→ **Extracted text**:
* START *
But despite such tools, many AI projects still disappoint, says Debra Logan of Gartner, a market-research firm. One big problem is data silos which reflect a firm’s internal boundaries. Different departments within a company, afraid of relinquishing power, are loth to share their data or change what they collect and how (making the point that data structures are often just thinly veiled power structures). This has kept many firms from developing a coherent “data strategy” that would ensure they actually collect and analyse the information they need to achieve their business goals.
To overcome such digital divisions, some companies have made organisational changes. A growing number have appointed a “chief data officer” who can knock heads together to ensure that the IT department and business units work together, which they must to build anything resembling an AI-assembly line. Yet changes at the top, as well as in technology, are not worth much, if the rest of the company is not ready. “Poor data literacy” is the second biggest barrier to corporate data projects, preceded only by “cultural challenges to accept change”, according to a recent survey by Gartner. Changing this does not mean that all employees have to become data scientists, but that they have a basic grasp of what data can be used for and what not, says Mike Potter, the chief technology officer of Qlik.
Data, he argues, are never neutral and must always be questioned: they may be collected for political reasons or in a way that hides things. “We all think that data are so objective,” he says, “but they are actually as interpretable as Shakespeare.” Despite all the tech, there may never be a single version of the truth. ■
* END *
Can you condense the paragraph of the passage on corporate data that begins "To overcome such digital divisions" into a short bulleted list of its main facts? The material after this text isn't needed.

→ **Records provided**:
* START *
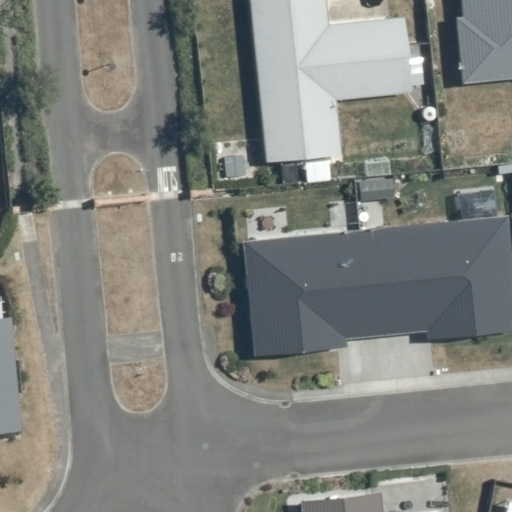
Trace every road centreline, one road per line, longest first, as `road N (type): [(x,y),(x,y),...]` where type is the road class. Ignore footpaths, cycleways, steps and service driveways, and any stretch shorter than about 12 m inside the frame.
road 1 (residential): [(94,448),(46,0)]
road 2 (residential): [(132,0),(182,439)]
road 3 (residential): [(511,412),(182,439)]
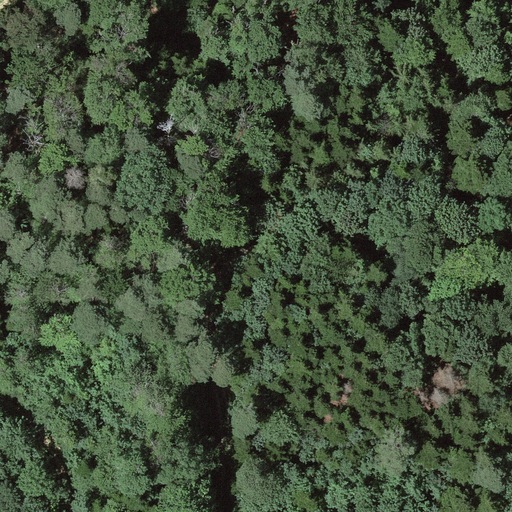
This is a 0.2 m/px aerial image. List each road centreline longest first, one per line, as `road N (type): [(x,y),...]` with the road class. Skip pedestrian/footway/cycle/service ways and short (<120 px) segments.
road 1 (track): [(223,511),(226,420),(206,324),(215,283),(236,256),(302,240),(511,240)]
road 2 (track): [(0,388),(39,422),(64,459),(75,511)]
* END *
→ **Result for this task**:
- Some companies have made organizational changes to overcome digital divisions.
- A growing number have appointed a chief data officer to make the IT department and business units work together, which building an AI assembly line requires.
- Changes at the top and in technology are not worth much if the rest of the company is not ready.
- A recent Gartner survey ranks "poor data literacy" as the second biggest barrier to corporate data projects, after "cultural challenges to accept change."
- According to Mike Potter, chief technology officer of Qlik, fixing this doesn't mean every employee must become a data scientist. It means employees need a basic grasp of what data can and cannot be used for.